How can the phenomenon of globetrotters be studied? Which sources can be used to reconstruct the stories of those who travelled the world with limited means? This article presents the methodology and challenges of a twenty-year research project devoted to travellers who, since the mid-nineteenth century, have helped turn travel into a democratic form of exploration.
Who is a globetrotter?
A globetrotter is a person who travels around the world for extended periods, often with limited means and without commercial purposes. Within the Museum of Travel, the term is not used in a restrictive sense. It does not refer only to those who have completed a declared round-the-world journey or a demonstrative feat, but includes all figures who, through travel, have contributed to shaping a collective imagination of the world.
The repertoire therefore includes:
- Explorers and travellers
- Long-distance cyclists and walkers
- Writers and diarists
- Missionaries, adventurers, reporters
- Contemporary figures who have redefined the meaning of global mobility
What unites these individuals is not only the distance travelled, but the cultural impact of their journeys: the ability to transform travel experience into narrative, testimony, knowledge, myth, or symbol.
Paradoxically, this perspective also includes fictional globetrotters and those who did not fully accomplish what they claimed. Even when a journey is incomplete, exaggerated, or constructed in literary form, it still contributes to shaping representations, aspirations, and models of mobility. The imaginary of travel does not arise solely from kilometres actually travelled, but also from stories told or imagined. Fictional characters also play an important role: one may think of the impact of Phileas Fogg on generations of travellers.
From this perspective, the globetrotter is прежде all a historical and cultural figure rather than a purely geographical one. Every documented journey - real, incomplete, or narrative - becomes part of a network of representations that helps shape the idea of the “world” across different periods.
The figure of the globetrotter is primarily grounded in:
- Adventure and personal discovery
- A challenge against oneself or against time
- Autonomy in means and route choices
Sources and methodology
This catalogue is the result of over twenty years of research conducted in libraries and archives. The sources used are heterogeneous and, whenever possible, cross-checked to assess their reliability:
- Postcards and materials produced by the globetrotters themselves
- Historical archives of newspapers and periodicals
- Travel diaries and published accounts
- Specialized bibliography and digital resources
- Archival materials
The challenges
The subject is fluid and difficult to define. Who can truly be considered a globetrotter? How can criteria of “certification” be established? Many micro-histories prove unreliable: in-depth investigations have often revealed elements of partial or complete fiction. Information found on historical postcards, for example, must be treated with caution, as it often reflects commercial strategies or self-financing practices.
Selection criteria
The initiatives included on the site share the following characteristics:
- Spontaneity and absence of commercial intent
- An autonomous project with a clearly defined beginning and end
- Impact on the collective imagination, assessed through contemporary media coverage, reprints of travel accounts, and reception in public discourse
- Originality in approach or execution
The timeframe of reference
The catalogue mainly focuses on the period 1850–1945. The year 1850 marks the beginning of a new phase:
- Thomas Cook develops the first international package tours
- The Universal Exhibitions emerge (London, 1851)

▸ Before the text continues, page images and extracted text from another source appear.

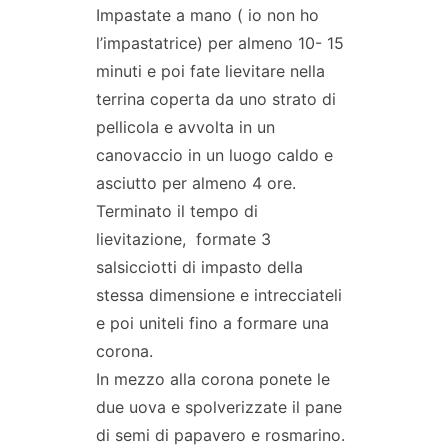
Impastate a mano ( io non ho
l’impastatrice) per almeno 10- 15
minuti e poi fate lievitare nella
terrina coperta da uno strato di
pellicola e avvolta in un
canovaccio in un luogo caldo e
asciutto per almeno 4 ore.
Terminato il tempo di
lievitazione, formate 3
salsicciotti di impasto della
stessa dimensione e intrecciateli
e poi uniteli fino a formare una
corona.
In mezzo alla corona ponete le
due uova e spolverizzate il pane
di semi di papavero e rosmarino.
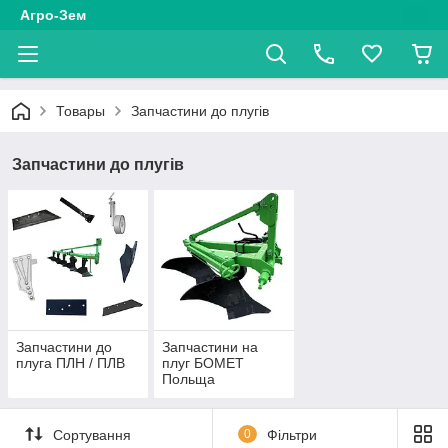
Агро-Зем
Товары
Запчастини до плугів
Запчастини до плугів
Запчастини до
Запчастини на
плуга ПЛН / ПЛВ
плуг БОМЕТ
Польща
Сортування
0
Фільтри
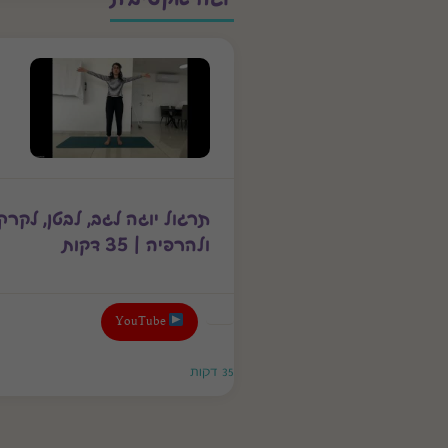
תרגול יוגה לגב, לבטן, לקרק
ולהרפיה | 35 דקות
YouTube
35 דקות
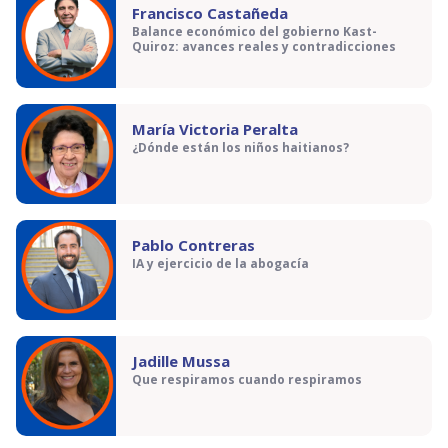
Francisco Castañeda
Balance económico del gobierno Kast-
Quiroz: avances reales y contradicciones
María Victoria Peralta
¿Dónde están los niños haitianos?
Pablo Contreras
IA y ejercicio de la abogacía
Jadille Mussa
Que respiramos cuando respiramos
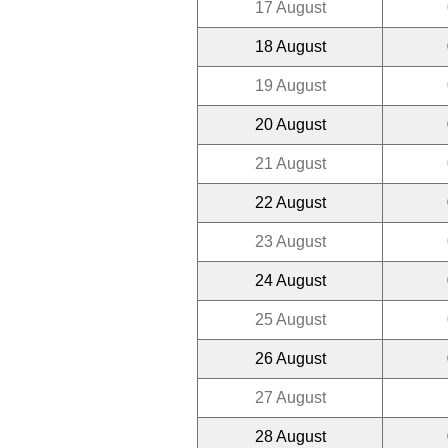
17 August
18 August
19 August
20 August
21 August
22 August
23 August
24 August
25 August
26 August
27 August
28 August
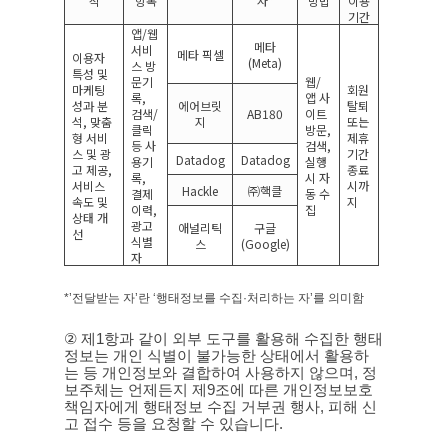
적
항목
자
*
방법
이용
기간
앱
/
웹
메타
서비
메타 픽셀
이용자
(Meta)
스 방
특성 및
문기
웹
/
마케팅
회원
록
,
앱 사
성과 분
에어브릿
탈퇴
검색
/
AB180
이트
석
,
맞춤
지
또는
클릭
방문
,
형 서비
제휴
등 사
검색
,
스 및 광
기간
Datadog
Datadog
용기
실행
고 제공
,
종료
록
,
시 자
서비스
시까
Hackle
㈜핵클
결제
동 수
속도 및
지
이력
,
집
상태 개
광고
애널리틱
구글
선
식별
스
(Google)
자
*’
전달받는 자
’
란
‘
행태정보를 수집
·
처리하는 자
’
를 의미함
②
제
1
항과 같이 외부 도구를 활용해 수집한 행태
정보는
개인 식별이 불가능한 상태에서 활용하
는 등 개인정보와 결합하여 사용하지 않으며
,
정
보주체는 언제든지 제
9
조에 따른 개인정보보호
책임자에게 행태정보 수집 거부권 행사
,
피해 신
고 접수 등을 요청할 수 있습니다
.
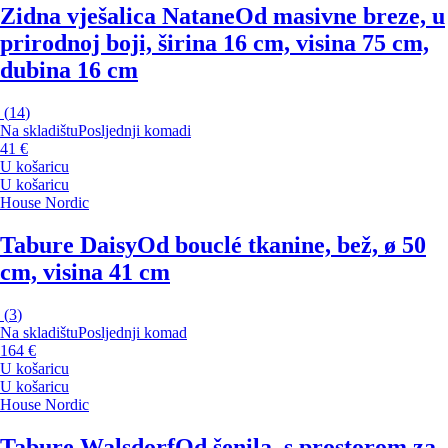
Zidna vješalica Natane
Od masivne breze, u
prirodnoj boji, širina 16 cm, visina 75 cm,
dubina 16 cm
(
14
)
Na skladištu
Posljednji komadi
41 €
U košaricu
U košaricu
House Nordic
Tabure Daisy
Od bouclé tkanine, bež, ø 50
cm, visina 41 cm
(
3
)
Na skladištu
Posljednji komad
164 €
U košaricu
U košaricu
House Nordic
Tabure Walsdorf
Od šenila, s prostorom za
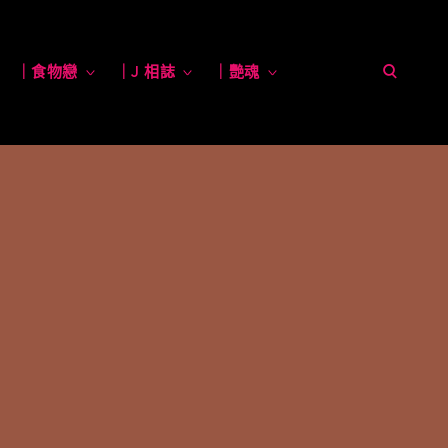
open
toggle
｜食物戀
toggle
｜J 相誌
toggle
｜艷魂
toggle
child
child
child
child
menu
menu
menu
menu
search
form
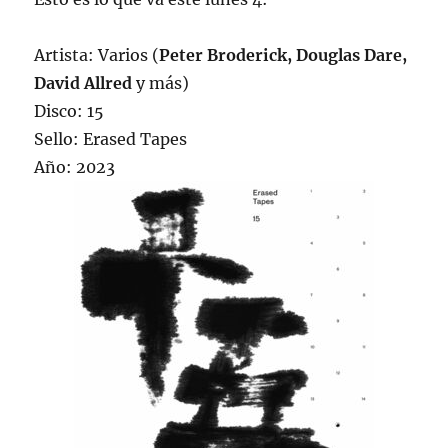
Artista: Varios (
Peter Broderick, Douglas Dare,
David Allred
y más)
Disco: 15
Sello: Erased Tapes
Año: 2023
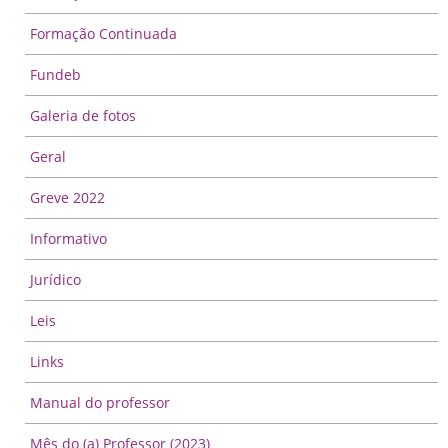
Formação Continuada
Fundeb
Galeria de fotos
Geral
Greve 2022
Informativo
Jurídico
Leis
Links
Manual do professor
Mês do (a) Professor (2023)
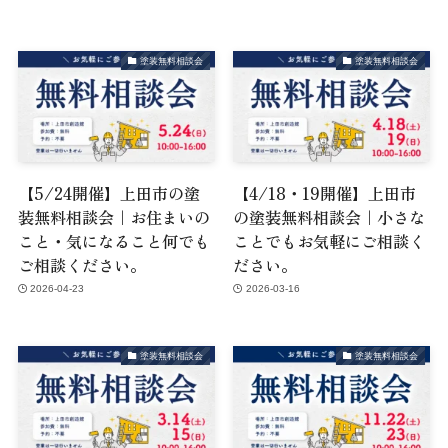
塗装無料相談会
塗装無料相談会
【5/24開催】上田市の塗
【4/18・19開催】上田市
装無料相談会｜お住まいの
の塗装無料相談会｜小さな
こと・気になること何でも
ことでもお気軽にご相談く
ご相談ください。
ださい。
2026-04-23
2026-03-16
塗装無料相談会
塗装無料相談会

- Travel literature expands significantly with authors such as Mark Twain and Robert Louis Stevenson
This timeframe is not arbitrary: the phenomenon of globetrotting emerges partly as a response - and sometimes as a conscious alternative - to the rise of the organized tourism industry. The tension between independent travel and commercial travel is one of its key interpretative lenses.
The year 1945 represents a symbolic break: the end of the Second World War profoundly reshapes global societies and economies. Tourism increasingly takes the form of a mass industry.
The site also includes globetrotters from later periods and contemporary figures, allowing for a broader diachronic perspective and highlighting the continuity and transformations of a practice that extends beyond the modern era.
How to consult the profiles
The site provides one entry per globetrotter, including available information and references for further research. Entries can be expanded or corrected by the user community, ensuring continuous updates, particularly important for external web links.
These pages offer a structured view of a phenomenon that has contributed to the democratization of travel: not a closed encyclopedia, but a living archive, open to research and collective participation.
A note on language
Within the Museum of Travel, a people-first approach to language is adopted, avoiding formulations that reduce individuals to a condition. When relevant to understanding the travel experience, descriptive and neutral expressions are preferred, such as “a blind traveller” or “a traveller using a wheelchair.”